Sánchez won chairmanship of Bold PAC, the campaign group, in a closed-ballot vote against fellow California Democratic Rep. Norma Torres.
“I just wanted to run for Bold PAC, because I think the next election cycle is going to be a critical one, and I believe we can win back the House,” Sánchez told The Hill.
“And I believe that the majority in the House for Democrats runs through Bold. There are a lot of really talented Latina and Latino candidates out there, and if we get involved early in encouraging them to run for office and supporting them with the resources they need, I think we can be successful.”
Sánchez will replace Rep. Ruben Gallego (D-Ariz.), who will step down as head of Bold PAC at the end of the quarter to focus on his campaign to oust Sen. Kyrsten Sinema (I-Ariz.).
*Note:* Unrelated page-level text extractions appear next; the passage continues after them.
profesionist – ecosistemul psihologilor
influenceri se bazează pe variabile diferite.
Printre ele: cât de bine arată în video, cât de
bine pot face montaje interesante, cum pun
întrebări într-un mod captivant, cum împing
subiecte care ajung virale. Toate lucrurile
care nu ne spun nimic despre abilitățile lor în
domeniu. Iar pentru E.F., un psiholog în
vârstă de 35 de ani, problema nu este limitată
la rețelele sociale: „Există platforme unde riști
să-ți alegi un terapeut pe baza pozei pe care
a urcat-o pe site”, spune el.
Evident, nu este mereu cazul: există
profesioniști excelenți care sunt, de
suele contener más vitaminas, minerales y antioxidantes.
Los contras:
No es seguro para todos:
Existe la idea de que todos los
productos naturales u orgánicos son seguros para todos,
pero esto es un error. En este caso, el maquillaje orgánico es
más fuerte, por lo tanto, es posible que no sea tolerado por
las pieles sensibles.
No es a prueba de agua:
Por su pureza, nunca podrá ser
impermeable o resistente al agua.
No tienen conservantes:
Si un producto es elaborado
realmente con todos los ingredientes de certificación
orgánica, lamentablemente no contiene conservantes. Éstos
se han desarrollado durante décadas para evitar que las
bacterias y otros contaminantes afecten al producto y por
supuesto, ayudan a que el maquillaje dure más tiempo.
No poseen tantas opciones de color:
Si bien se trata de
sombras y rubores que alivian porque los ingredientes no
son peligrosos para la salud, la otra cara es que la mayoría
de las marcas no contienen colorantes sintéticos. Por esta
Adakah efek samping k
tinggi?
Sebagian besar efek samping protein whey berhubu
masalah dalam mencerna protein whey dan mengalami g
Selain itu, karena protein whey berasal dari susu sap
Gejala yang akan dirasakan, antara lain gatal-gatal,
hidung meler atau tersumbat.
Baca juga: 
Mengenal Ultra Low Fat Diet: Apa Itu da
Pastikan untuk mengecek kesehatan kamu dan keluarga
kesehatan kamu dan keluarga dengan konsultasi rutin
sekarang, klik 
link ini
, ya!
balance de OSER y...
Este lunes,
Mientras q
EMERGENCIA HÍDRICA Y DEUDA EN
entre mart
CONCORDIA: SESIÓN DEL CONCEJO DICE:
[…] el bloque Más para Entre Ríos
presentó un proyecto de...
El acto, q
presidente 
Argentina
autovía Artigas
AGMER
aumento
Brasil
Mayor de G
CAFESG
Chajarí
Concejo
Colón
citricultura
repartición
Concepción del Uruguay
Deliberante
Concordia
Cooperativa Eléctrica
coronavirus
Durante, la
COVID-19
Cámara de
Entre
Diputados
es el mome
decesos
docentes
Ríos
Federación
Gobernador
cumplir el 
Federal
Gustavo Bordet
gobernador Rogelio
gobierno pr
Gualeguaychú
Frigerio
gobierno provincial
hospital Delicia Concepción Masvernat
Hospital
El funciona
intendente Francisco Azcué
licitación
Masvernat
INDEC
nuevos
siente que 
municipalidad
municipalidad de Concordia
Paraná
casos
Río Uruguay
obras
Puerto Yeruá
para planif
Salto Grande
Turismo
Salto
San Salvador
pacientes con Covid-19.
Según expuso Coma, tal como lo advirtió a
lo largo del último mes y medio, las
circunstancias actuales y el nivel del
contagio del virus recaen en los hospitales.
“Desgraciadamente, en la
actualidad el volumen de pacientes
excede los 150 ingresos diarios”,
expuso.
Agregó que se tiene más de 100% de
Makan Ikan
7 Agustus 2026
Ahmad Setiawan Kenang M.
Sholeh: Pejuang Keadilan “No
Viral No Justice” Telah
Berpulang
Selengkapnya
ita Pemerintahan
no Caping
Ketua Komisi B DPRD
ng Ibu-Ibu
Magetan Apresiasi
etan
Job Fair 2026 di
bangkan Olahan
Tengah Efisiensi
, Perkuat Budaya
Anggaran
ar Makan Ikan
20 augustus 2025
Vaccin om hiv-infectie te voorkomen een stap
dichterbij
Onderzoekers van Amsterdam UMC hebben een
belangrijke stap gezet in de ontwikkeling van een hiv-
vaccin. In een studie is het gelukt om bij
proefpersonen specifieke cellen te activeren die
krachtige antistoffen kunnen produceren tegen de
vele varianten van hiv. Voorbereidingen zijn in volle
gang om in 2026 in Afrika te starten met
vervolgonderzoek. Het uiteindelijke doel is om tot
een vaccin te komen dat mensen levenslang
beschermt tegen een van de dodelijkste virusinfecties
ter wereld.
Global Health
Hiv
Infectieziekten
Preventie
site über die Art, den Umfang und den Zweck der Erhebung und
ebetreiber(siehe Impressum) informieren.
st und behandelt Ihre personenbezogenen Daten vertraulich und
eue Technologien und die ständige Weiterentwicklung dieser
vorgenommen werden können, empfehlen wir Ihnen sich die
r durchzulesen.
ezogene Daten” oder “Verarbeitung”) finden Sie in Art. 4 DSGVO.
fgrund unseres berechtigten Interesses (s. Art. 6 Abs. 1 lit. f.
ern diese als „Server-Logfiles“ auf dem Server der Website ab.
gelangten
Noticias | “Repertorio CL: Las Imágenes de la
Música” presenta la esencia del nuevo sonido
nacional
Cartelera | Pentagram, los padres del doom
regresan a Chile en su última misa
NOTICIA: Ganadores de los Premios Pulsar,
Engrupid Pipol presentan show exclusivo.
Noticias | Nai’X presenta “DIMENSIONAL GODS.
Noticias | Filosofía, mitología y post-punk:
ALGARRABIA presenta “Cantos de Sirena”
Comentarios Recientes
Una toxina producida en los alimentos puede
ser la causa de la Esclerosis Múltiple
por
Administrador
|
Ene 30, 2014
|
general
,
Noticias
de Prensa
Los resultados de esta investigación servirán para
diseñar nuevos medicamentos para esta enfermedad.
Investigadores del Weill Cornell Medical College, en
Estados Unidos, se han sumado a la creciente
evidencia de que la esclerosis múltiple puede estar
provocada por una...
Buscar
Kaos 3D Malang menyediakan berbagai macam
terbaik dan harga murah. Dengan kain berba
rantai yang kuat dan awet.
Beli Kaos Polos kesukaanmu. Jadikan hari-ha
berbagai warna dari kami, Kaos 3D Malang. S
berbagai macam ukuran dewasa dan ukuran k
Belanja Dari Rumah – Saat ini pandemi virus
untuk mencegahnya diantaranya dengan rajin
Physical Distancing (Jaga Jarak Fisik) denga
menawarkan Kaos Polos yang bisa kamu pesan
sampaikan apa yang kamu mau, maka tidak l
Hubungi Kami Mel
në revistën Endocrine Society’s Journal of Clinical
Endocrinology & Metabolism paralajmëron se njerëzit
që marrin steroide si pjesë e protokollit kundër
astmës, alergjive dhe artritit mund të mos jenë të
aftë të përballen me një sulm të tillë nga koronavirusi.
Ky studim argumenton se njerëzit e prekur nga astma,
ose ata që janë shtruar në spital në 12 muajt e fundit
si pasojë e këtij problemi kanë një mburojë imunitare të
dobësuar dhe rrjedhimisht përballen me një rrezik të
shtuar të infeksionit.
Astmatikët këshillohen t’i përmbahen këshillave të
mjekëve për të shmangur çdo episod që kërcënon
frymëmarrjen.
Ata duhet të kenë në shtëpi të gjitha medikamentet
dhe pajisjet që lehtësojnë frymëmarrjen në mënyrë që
“Incoming Chairwoman Linda Sánchez is a steadfast champion for hard-working families in California and across America. For over 20 years, she has been a trailblazer and relentless fighter for progressive values — including being the first Latina elected to a leadership position in Congress,” Gallego said in a statement.
“She’s made history again as the first woman elected to lead BOLD PAC and on the first day of Women’s History Month, I’m especially excited to celebrate her election,” he added.
With Sánchez at the head of Bold PAC, women from California will lead two of the CHC’s branches — Rep. Nanette Barragán (D-Calif) is the CHC chair, a position that determines the political direction of the caucus as a whole.
CHC Vice Chair Rep. Adriano Espaillat (D-N.Y.), meanwhile, chairs the Congressional Hispanic Caucus Institute (CHCI), the group’s educational branch.
Sánchez, a former labor lawyer, has been active in candidate recruitment for the CHC for years.
Ahead of the 2016 midterms, she and Gallego teamed up to recruit Barragán to run against a candidate supported by retiring incumbent former Rep. Janice Hahn (D-Calif.).
“It’s always gratifying when you see talent early on, and you encourage that talent. Nanette is perhaps one of the best examples of a candidate that nobody believed in, but I did and ultimately Bold did, and we committed the resources, and she’s here today because of that effort,” Sánchez said.
The group has also given the CHC independence from party leadership, while providing a springboard for its members to rise in politics.
Gallego, for instance, is trading in a successful run at the helm of Bold PAC for a shot at Sinema’s Senate seat, and now-Sen. Ben Ray Luján (D-N.M.) catapulted his career after Bold PAC, leading the Democratic Congressional Campaign Committee (DCCC), being appointed assistant Speaker of the House, and mounting a successful Senate run in 2020.
Bold PAC’s growth took off after Luján’s leadership of the group in the 2014 election cycle, and ballooned under Rep. Tony Cárdenas (D-Calif.) and Gallego, setting a benchmark for other congressional caucus-based campaign organizations.
The group, which was originally founded to help protect CHC incumbents, has diversified into recruiting new CHC challengers and supporting some of the group’s allies.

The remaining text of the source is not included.